On hikes we are always on the quest for mountain berries. Local Telluride kids are taught early in life which berries are safe to eat and which are not. In the Colorado high country some of the pickings include wild raspberries and strawberries. They taste great on their own, but are extra special in these berry margaritas.
Can’t forage for wild berries? Simply buy the best ones from your local farmers’ market. Don’t forget to add that salt rim to your glass!
Mountain Berry Margaritas
Recipe by Marla Meridith
Total Cooking Time: 45 minutes
Active Cooking Time: 10 minutes
- 1½ pints (18 ounces) strawberries, hulled
- ½ pint (6 ounces) raspberries
- ⅔ cup granulated sugar
- ½ cup freshly squeezed lime juice
- 1½ cups silver tequila
- ⅔ cup Grand Marnier or another orange liqueur
- To serve: assorted berries, lime wedges, Kosher salt, and 6 fresh mint sprigs
- 6 short skewers
Make the margaritas: In a blender, puree the strawberries and raspberries with the sugar and lime juice. Strain the puree through a fine mesh strainer. Add the tequila and Grand Marnier to the berry puree. Stir well and transfer to a pitcher filled with ice, stirring to combine.
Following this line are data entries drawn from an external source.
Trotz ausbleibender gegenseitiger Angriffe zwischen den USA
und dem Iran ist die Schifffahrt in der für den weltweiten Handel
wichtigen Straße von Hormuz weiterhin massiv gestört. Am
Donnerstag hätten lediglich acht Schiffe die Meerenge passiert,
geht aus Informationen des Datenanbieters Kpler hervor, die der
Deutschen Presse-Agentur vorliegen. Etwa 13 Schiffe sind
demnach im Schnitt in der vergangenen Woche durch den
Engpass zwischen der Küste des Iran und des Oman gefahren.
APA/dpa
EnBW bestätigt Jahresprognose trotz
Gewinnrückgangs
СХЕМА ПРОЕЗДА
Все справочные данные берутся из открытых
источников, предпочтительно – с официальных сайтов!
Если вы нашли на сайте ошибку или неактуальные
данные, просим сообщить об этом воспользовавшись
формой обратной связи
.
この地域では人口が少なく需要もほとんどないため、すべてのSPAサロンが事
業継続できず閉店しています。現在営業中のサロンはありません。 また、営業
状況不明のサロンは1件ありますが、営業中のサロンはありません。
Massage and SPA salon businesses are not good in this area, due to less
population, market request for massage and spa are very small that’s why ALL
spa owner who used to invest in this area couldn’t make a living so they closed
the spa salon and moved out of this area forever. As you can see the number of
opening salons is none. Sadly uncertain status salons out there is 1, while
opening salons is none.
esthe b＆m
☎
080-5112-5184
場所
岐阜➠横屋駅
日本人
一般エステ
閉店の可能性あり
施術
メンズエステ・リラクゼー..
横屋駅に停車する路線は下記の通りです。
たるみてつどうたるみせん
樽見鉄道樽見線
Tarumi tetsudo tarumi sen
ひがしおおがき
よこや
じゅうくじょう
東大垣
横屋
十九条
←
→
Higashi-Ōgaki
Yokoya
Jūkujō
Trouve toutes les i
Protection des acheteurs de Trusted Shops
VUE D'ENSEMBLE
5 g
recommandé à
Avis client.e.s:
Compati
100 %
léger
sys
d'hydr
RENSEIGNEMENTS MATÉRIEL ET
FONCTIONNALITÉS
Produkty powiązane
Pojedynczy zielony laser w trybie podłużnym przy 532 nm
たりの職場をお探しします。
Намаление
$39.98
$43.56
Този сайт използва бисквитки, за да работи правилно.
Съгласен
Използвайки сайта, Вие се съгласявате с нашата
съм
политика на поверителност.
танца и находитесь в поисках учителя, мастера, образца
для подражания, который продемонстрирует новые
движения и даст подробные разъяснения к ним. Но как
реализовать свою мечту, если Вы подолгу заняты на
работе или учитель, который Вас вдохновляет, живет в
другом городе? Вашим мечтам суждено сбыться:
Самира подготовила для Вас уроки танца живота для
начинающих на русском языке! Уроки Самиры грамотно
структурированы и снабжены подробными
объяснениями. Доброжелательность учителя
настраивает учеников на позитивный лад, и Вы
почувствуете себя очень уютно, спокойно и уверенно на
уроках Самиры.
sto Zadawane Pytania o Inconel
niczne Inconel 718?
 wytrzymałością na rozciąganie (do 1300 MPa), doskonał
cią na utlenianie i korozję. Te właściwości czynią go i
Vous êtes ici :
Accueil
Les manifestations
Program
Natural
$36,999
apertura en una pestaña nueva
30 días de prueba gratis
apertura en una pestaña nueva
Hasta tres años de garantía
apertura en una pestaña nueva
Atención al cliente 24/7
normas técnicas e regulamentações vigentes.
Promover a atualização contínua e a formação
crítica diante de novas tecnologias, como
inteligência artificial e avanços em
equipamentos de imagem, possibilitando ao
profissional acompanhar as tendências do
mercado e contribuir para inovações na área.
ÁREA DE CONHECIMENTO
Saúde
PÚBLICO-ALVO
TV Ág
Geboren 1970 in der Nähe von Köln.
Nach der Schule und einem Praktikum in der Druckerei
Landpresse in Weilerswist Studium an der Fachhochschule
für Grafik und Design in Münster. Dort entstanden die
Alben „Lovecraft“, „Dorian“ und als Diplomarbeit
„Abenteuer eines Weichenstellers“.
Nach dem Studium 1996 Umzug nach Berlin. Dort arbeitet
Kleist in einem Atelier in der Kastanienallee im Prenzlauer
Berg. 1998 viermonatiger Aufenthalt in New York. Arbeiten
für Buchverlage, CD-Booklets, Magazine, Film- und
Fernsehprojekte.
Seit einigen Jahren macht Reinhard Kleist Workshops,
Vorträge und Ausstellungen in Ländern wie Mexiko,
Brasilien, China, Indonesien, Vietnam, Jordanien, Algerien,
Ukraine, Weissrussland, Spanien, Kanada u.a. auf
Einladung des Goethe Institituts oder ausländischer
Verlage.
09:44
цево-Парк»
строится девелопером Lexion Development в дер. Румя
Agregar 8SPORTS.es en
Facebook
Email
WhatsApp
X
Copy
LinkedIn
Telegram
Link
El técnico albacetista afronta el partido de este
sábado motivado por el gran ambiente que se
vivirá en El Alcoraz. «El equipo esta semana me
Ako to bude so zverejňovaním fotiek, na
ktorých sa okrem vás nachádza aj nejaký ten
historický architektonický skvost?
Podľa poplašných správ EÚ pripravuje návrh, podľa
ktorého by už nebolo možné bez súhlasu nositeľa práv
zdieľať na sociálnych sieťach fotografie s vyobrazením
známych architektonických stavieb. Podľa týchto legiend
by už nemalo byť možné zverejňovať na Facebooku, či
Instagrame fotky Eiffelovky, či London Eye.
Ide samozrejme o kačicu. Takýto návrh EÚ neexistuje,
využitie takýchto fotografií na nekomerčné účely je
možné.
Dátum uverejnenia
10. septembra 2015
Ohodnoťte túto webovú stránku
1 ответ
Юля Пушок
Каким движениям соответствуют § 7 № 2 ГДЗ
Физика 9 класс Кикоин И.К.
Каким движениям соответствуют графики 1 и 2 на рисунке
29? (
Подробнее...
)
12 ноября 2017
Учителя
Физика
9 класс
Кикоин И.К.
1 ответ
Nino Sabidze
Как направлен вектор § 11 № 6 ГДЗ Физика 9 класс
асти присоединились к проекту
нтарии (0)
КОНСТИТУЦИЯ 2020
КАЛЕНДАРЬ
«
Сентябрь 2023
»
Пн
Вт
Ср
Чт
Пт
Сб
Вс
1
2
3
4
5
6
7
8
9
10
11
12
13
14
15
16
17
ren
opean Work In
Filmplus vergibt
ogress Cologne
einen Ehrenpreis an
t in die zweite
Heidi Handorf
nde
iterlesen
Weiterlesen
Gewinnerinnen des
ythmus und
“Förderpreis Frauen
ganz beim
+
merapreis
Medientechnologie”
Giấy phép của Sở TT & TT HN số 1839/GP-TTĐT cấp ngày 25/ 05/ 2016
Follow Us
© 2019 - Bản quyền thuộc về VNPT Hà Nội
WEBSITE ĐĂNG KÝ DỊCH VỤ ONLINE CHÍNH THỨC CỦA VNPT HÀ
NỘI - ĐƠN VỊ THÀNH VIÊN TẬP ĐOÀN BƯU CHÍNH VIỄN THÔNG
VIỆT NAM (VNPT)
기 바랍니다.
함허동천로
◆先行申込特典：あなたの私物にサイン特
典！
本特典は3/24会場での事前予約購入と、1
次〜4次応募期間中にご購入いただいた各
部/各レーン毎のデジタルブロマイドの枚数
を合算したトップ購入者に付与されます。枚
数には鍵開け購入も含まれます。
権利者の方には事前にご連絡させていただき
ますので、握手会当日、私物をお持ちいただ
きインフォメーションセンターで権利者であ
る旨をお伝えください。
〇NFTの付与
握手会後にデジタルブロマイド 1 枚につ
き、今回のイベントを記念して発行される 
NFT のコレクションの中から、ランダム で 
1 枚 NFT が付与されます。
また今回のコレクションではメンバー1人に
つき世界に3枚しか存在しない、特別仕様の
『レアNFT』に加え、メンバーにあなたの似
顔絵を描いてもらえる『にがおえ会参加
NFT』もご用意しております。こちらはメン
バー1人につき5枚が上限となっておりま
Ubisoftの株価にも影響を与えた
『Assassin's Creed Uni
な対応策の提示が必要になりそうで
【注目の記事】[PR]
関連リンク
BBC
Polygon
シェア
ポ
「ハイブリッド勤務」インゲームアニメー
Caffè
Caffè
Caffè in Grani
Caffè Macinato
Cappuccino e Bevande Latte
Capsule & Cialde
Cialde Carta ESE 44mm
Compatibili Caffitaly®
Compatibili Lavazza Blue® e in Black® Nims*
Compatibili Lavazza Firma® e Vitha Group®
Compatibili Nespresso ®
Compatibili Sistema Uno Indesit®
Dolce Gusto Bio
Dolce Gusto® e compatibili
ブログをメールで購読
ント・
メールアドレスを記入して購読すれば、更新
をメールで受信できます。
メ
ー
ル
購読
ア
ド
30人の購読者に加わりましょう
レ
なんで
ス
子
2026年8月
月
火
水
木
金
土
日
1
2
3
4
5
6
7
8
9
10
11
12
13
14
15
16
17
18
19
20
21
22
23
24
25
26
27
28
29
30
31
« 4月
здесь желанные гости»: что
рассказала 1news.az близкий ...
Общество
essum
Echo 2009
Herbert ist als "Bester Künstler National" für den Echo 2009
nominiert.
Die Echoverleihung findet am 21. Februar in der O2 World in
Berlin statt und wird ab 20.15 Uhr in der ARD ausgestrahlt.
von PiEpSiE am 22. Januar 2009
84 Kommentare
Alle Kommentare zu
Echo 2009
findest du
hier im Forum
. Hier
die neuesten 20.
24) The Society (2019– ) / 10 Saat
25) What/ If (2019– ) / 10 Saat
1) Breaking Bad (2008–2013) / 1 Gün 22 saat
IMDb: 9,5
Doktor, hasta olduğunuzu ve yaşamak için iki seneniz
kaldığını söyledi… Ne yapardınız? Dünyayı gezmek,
To serve, make berry garnishes by threading assorted berries onto 6 short skewers. Run a lime wedge around the rim of 6 glasses. Spread kosher salt on a plate, then gently tap and roll the edge of each glass in the salt. Fill each glass with ice.
Pour the margaritas into the prepared the glasses. Garnish each with a mint sprig and a skewer of berries.